Amazingly, the idea of negotiating with the Islamofascist regime most responsible for the mayhem in Iraq -- Iran -- has increasingly become a staple of the defeatists in Congress. Virginia Sen. Jim Webb featured it in his party's response to the president's State of the Union. Most, if not all, Democratic presidential candidates have embraced it, as, of course, has that dark horse contender for the Democrats' nomination, Republican Sen. Chuck Hagel.

For most legislators, the prospect of having their face and name -- rather than Jim Baker's -- ridiculed for believing we can safely and usefully negotiate with Iran our surrender of Iraq may be enough to sober them up. They certainly should be on notice: They will be held to account, later if not sooner, if they recklessly ignore Gen. David Petraeus' testimony that he will be unable to succeed in Iraq if the Congress denies him the manpower and wherewithal called for by the president.

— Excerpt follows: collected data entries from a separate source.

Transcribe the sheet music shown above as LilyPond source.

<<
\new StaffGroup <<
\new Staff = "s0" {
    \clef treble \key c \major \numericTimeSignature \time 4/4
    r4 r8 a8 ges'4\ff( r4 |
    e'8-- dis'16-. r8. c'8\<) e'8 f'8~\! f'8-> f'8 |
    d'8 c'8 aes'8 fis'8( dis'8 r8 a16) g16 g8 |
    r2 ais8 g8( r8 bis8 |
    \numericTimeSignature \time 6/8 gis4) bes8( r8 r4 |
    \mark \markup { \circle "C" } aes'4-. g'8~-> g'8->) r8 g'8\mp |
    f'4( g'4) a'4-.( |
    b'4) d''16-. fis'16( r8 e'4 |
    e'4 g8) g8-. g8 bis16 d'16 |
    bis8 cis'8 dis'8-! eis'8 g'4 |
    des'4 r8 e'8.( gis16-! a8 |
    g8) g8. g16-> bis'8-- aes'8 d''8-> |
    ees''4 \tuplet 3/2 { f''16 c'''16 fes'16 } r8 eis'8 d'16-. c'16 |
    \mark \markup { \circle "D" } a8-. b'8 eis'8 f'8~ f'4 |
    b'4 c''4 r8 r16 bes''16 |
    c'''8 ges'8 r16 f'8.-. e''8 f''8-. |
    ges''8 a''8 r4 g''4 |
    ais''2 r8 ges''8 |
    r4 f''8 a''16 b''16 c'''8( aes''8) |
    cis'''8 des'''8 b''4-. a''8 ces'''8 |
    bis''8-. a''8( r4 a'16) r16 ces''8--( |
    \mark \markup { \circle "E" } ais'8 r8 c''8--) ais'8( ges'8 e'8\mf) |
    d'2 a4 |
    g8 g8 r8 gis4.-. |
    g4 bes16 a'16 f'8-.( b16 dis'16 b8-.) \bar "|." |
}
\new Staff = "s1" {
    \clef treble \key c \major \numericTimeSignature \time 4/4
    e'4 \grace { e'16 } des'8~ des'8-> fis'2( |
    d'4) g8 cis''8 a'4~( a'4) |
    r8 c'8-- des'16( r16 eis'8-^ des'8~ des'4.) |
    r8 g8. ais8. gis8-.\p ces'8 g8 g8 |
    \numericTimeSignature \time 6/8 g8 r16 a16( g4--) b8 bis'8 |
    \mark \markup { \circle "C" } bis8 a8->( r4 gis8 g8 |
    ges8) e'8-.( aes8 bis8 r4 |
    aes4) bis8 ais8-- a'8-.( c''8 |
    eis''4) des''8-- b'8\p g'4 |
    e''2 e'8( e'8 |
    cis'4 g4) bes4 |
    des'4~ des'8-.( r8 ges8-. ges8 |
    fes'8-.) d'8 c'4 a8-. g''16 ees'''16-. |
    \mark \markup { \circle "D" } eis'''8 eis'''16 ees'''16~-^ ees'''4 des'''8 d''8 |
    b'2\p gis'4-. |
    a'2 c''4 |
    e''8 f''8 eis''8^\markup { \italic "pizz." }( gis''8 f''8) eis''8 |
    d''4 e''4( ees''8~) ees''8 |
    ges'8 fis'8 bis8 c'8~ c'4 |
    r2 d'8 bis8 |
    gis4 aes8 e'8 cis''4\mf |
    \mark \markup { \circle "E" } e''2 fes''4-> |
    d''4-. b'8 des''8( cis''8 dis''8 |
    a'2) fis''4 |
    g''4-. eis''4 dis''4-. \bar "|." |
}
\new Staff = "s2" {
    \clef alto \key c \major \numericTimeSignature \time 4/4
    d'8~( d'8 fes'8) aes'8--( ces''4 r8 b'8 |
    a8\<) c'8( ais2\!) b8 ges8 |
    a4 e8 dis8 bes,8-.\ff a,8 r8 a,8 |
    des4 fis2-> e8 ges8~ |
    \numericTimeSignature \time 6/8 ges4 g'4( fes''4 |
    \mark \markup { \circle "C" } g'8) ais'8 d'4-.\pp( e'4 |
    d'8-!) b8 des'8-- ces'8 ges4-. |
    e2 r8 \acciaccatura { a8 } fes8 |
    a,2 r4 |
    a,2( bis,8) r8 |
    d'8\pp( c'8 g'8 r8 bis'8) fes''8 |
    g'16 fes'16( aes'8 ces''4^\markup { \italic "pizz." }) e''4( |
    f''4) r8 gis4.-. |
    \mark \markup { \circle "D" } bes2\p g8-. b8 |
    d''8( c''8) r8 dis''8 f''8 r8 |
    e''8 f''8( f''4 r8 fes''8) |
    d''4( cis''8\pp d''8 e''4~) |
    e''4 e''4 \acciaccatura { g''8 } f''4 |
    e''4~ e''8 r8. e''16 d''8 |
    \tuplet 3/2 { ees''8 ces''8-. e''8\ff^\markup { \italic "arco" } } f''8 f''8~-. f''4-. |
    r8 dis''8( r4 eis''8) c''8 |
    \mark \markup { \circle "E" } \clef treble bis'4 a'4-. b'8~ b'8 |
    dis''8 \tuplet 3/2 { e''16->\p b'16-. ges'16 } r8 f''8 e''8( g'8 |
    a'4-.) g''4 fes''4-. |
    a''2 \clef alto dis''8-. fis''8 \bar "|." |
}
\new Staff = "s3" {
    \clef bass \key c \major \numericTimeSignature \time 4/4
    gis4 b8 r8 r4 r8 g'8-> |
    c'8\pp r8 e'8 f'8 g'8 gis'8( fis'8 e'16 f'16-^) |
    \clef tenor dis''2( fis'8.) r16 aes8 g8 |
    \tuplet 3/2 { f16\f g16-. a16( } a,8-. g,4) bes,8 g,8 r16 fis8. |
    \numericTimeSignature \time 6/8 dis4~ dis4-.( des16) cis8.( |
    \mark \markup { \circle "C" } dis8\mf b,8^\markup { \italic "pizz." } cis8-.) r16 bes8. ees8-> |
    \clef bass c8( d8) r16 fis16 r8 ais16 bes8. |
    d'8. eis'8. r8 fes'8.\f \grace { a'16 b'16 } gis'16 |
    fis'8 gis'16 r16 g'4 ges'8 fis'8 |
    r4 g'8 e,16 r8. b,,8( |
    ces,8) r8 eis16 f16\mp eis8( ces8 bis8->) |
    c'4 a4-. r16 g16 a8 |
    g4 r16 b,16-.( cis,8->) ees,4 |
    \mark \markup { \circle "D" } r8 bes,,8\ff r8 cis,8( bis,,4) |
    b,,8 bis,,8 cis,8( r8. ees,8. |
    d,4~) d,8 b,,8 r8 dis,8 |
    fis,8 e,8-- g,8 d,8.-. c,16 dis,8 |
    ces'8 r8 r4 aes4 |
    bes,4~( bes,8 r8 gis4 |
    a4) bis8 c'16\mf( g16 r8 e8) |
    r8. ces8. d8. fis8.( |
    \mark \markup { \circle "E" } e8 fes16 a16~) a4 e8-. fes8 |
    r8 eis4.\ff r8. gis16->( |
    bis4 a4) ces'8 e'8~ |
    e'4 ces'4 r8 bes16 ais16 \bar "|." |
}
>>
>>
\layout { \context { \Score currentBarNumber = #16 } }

What is more, such legislators will in due course be held responsible for favoring defeat over victory in the Iraqi theater and making our triumph infinitely harder in Afghanistan and elsewhere. At some point, like incorrigible drunk drivers, they will have their license to enact legislation revoked by an electorate that did not vote last November for a "change" that makes things far worse.

Frank J. Gaffney Jr. is president of the Center for Security Policy and a columnist for The Washington Times.